Prior efforts to test this fault were futile. The station managers desperately needed to correct this fault, which is the possible reason why they did not seek procedural consent to perform the test from the Soviet Nuclear Regulator even though there was a representative at reactor 4 complex at the time of the experiment (World Nuclear Association, 2011). Besides, there is a possibility that the night staff that executed the experiment after the day’ s attempt backfiring due to power disruption were not prepared for the experiment.
They were not informed of the procedure for carrying out the experiment as day time staff were the one that we're familiar with the procedure. Thus, when a problem occurred, the staff at some point continuously inserted metal rods with the aim of restoring the system. This caused the situation to worsen, hence the explosion. Efforts to contain the catastrophe involved more than half a million people and cost approximately 18 million rubles which brought down the Soviet economy.

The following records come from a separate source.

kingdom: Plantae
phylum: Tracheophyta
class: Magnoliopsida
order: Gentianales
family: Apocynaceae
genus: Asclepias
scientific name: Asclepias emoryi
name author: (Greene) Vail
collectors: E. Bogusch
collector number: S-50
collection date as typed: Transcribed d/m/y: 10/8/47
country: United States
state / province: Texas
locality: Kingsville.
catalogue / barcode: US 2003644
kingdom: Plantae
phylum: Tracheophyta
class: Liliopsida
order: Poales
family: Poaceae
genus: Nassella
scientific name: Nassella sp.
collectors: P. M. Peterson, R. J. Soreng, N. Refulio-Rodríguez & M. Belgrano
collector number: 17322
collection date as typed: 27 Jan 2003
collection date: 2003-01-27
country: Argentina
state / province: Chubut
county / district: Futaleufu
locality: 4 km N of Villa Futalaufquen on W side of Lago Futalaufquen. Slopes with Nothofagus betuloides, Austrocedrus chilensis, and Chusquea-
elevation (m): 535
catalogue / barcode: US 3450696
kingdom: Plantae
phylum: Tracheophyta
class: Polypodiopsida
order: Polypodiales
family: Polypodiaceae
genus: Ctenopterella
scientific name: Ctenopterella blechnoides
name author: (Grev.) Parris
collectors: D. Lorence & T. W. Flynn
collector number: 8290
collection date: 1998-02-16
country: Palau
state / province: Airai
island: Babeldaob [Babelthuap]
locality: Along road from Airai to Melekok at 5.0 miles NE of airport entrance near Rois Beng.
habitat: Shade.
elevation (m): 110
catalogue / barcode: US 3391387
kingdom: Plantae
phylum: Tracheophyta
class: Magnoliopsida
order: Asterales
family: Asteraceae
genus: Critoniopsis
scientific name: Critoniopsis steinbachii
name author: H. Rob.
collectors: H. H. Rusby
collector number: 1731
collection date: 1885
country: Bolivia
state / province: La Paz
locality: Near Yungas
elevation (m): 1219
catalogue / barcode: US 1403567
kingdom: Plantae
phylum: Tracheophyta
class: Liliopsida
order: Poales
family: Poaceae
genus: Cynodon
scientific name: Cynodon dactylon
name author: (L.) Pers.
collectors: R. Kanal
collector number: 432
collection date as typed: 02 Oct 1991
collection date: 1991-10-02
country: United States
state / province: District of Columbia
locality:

Two workers died immediately from the accident while many others were affected later. Since the accident happened in 1986 until 2000, about 350,400 people from the most affected areas of Belarus, Russia and Ukraine were moved and resettled (Dyatlov, 2003). Over 60 percent of the fallout was in Belarus (Dyatlov, 2003). The countries affected (Russia, Belarus and Ukraine) have been laden by the decontamination and healthcare costs that have been in progress since the disaster. The number of deaths caused by Chernobyl disaster varies significantly as stated by the International Atomic Energy Agency (IAEA).
The number of deaths from the accident is 31 comprising of workers in the plant and emergency response workers. The World Health Organization (WHO), estimates that 4000 civilians have died as a result of the disaster, while the Association of Concerned Scientist believe that, the disaster has caused 50,000 cancer cases in the region which has led to over 25,000 deaths (Dyatlov, 2003).